Common Name: greater periwinkle 
Type: Herbaceous perennial
Family: Apocynaceae
Native Range: Northeastern Asia Minor and adjacent western Caucusus
Zone: 7 to 9
Height: 0.50 to 1.50 feet
Spread: 1.00 to 2.00 feet
Bloom Time: April to May
Bloom Description: Violet-blue
Sun: Full sun to part shade
Water: Dry to medium
Maintenance: Medium
Suggested Use: Ground Cover, Naturalize
Flower: Showy
Leaf: Evergreen
Tolerate: Deer, Drought, Heavy Shade, Erosion, Dry Soil


Reliably winter hardy to USDA Zones 7-9 where it is easily grown in average, dry to medium, well-drained soils in full sun to part shade. Plants prefer moist, humus-rich soils in part shade, but will tolerate close to full shade. Space starter plants 8” apart for quick cover of smaller areas. Space 12-18” apart to cover large areas. In the St. Louis area, this plant may not survive harsh winters even if grown in a protected location, and may be best utilized as an annual for pots, baskets and containers.

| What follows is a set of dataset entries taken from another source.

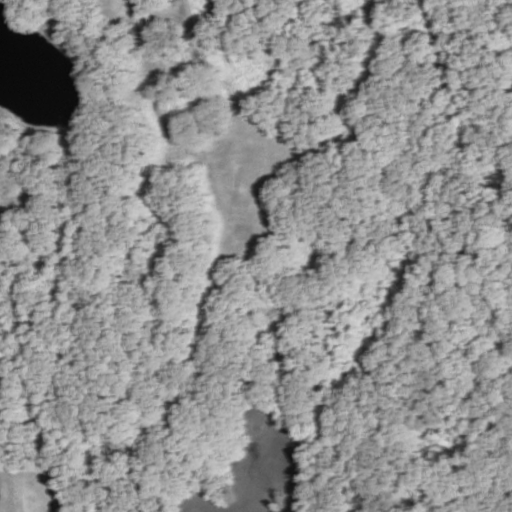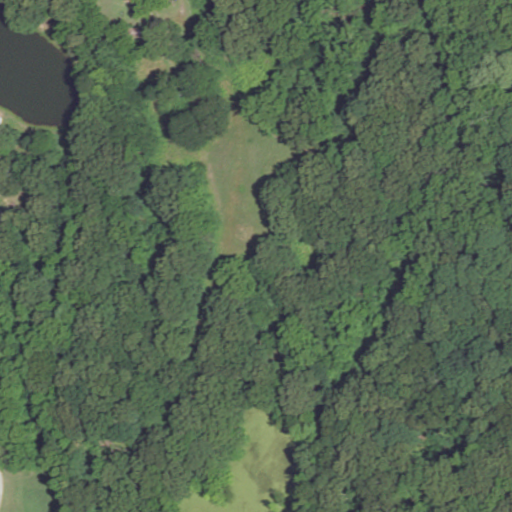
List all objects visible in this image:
road: (144, 6)
road: (0, 487)
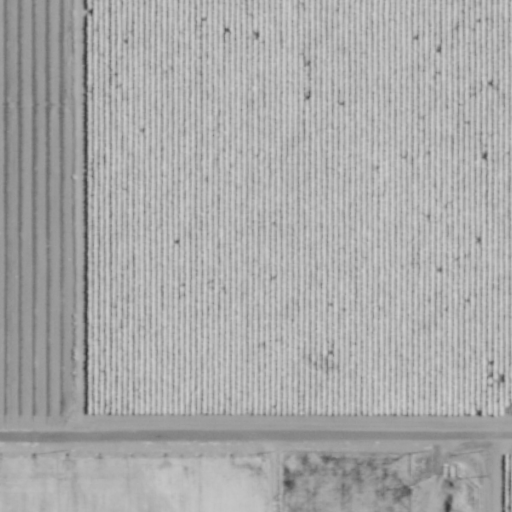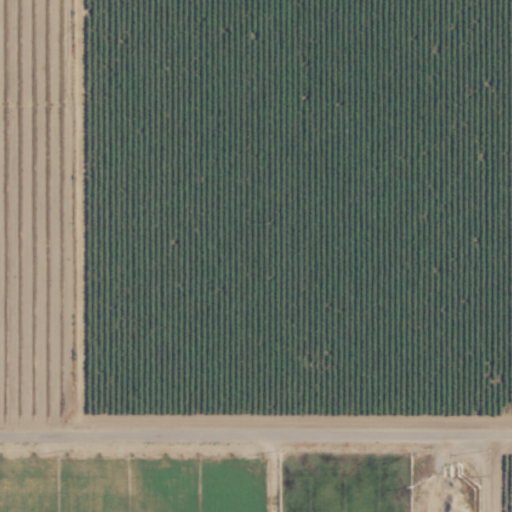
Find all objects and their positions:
road: (256, 426)
road: (495, 469)
crop: (140, 477)
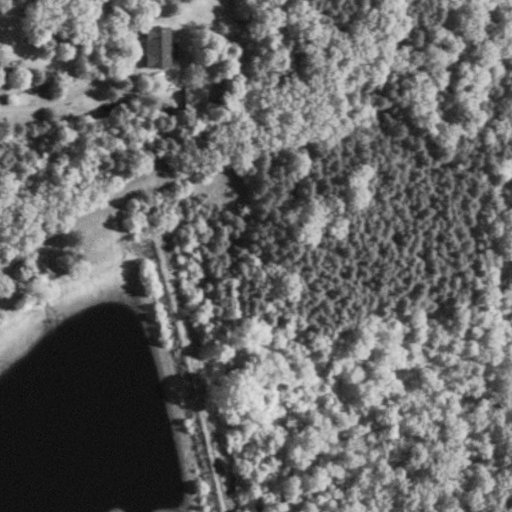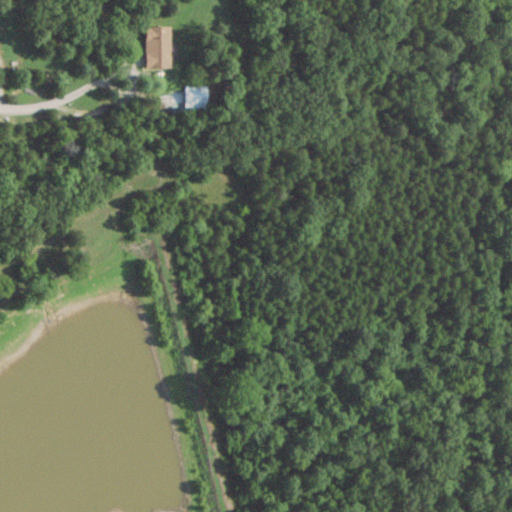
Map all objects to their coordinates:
building: (153, 46)
building: (192, 97)
road: (63, 99)
road: (1, 266)
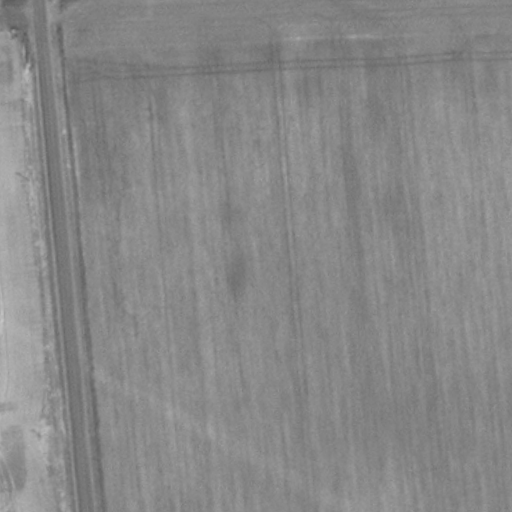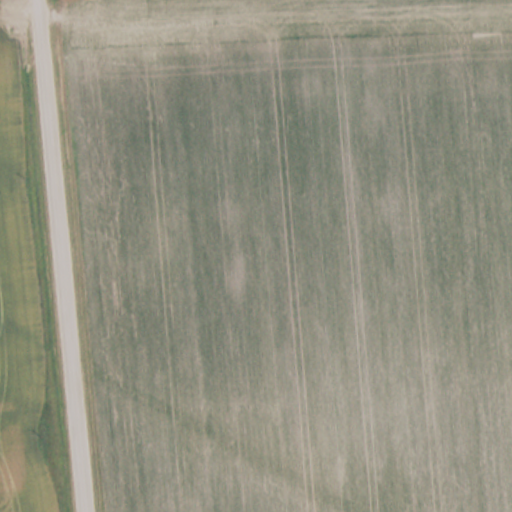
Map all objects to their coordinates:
road: (57, 256)
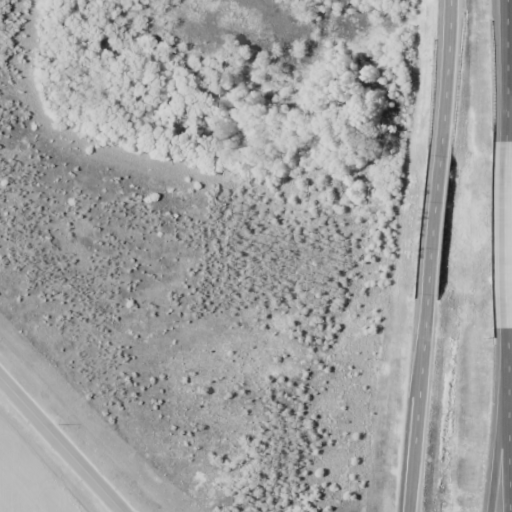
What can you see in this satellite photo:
road: (506, 75)
road: (444, 77)
road: (433, 224)
road: (507, 233)
road: (418, 402)
road: (508, 413)
road: (499, 439)
road: (60, 445)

Noteworthy Characteristics

Vinca major, commonly called greater periwinkle, large periwinkle or blue buttons, is an evergreen, prostrate, mat-forming perennial with long trailing stems. It is widely used as a ground cover and container plant. North of USDA Zone 7, it is more commonly used as a container plant. Dark green leaves (to 3” long) are ovate to lanceolate. Solitary, tubular, phlox-like, pale violet-blue flowers (to 1 1/2” across) bloom on upright stalks from the leaf axils in spring, and usually continue to bloom intermittently throughout the summer into autumn. Foliage of this periwinkle typically grows to 12-18" tall and spreads indefinitely. Once established, this plant will spread aggressively, rooting at the nodes where the stems come in contact with the soil.

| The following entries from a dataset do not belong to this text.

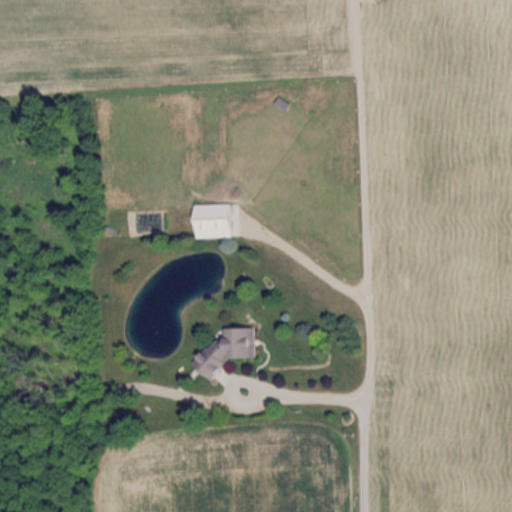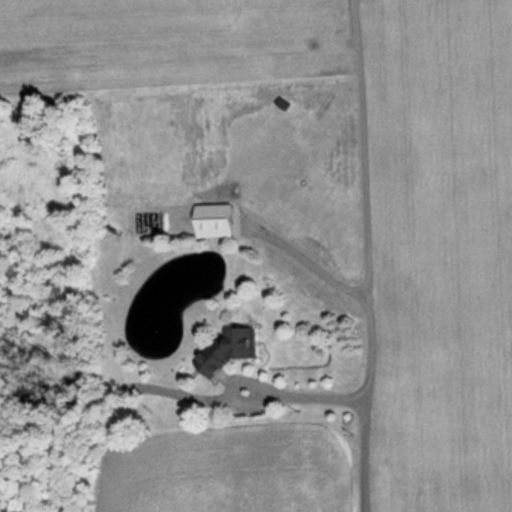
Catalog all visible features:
building: (221, 221)
road: (371, 255)
building: (234, 349)
building: (234, 351)
road: (303, 395)
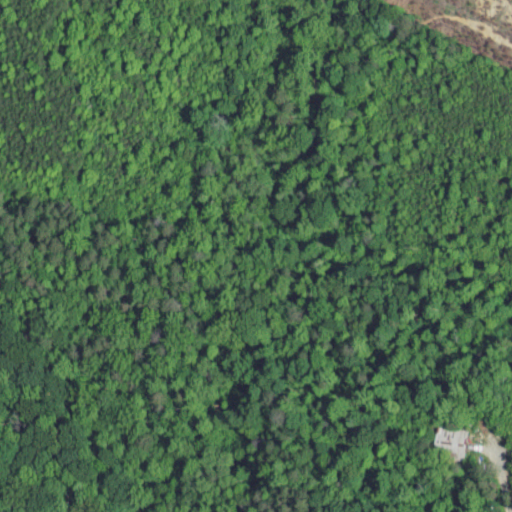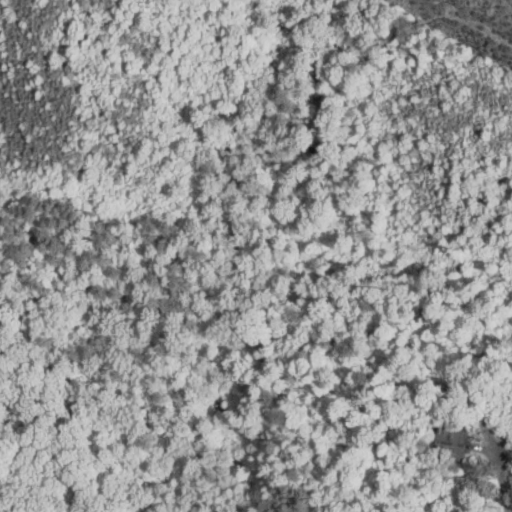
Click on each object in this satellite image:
road: (505, 470)
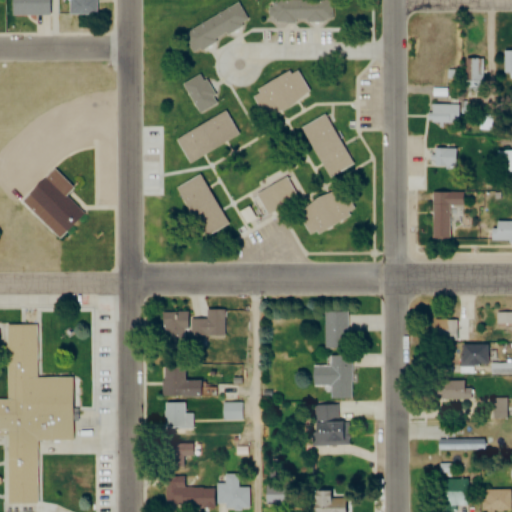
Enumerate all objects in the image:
building: (28, 7)
building: (30, 7)
building: (79, 7)
building: (299, 11)
building: (214, 26)
building: (214, 28)
road: (65, 46)
road: (319, 49)
building: (507, 64)
building: (474, 73)
building: (279, 93)
building: (199, 94)
building: (444, 114)
building: (205, 137)
building: (206, 137)
building: (326, 145)
building: (326, 146)
building: (447, 157)
building: (503, 161)
building: (276, 196)
building: (276, 198)
building: (52, 204)
building: (200, 205)
building: (200, 206)
building: (325, 212)
building: (444, 213)
building: (501, 231)
road: (129, 255)
road: (397, 255)
road: (255, 278)
building: (208, 323)
building: (172, 325)
building: (335, 329)
building: (443, 330)
building: (472, 357)
building: (501, 367)
building: (333, 374)
building: (176, 382)
building: (452, 390)
road: (257, 395)
building: (499, 407)
building: (500, 408)
building: (28, 411)
building: (175, 415)
building: (326, 424)
building: (460, 444)
building: (175, 453)
building: (232, 492)
building: (184, 493)
building: (450, 493)
building: (495, 500)
building: (325, 501)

Genus name is from Latin meaning to bind or wind around in reference to the long, flexible stems that were used in wreath making.

Specific epithet means bigger or larger.


No serious insect or disease problems. Potential insect pests include aphids and nematodes. Potential disease problems include root rot, leaf spot and blight. In southern climates where winter hardiness is not a problem, plants can spread somewhat aggressively into adjacent lawns or garden areas.

Garden Uses

Where winter hardy, greater periwinkle is a versatile ground cover for shady areas. Good cover for bulbs. Effective on slopes or banks to stabilize soils and prevent erosion. Trailing stems may be cascaded over stone walls. Dense foliage discourages weeds. Excellent selection for hanging baskets, window boxes and containers.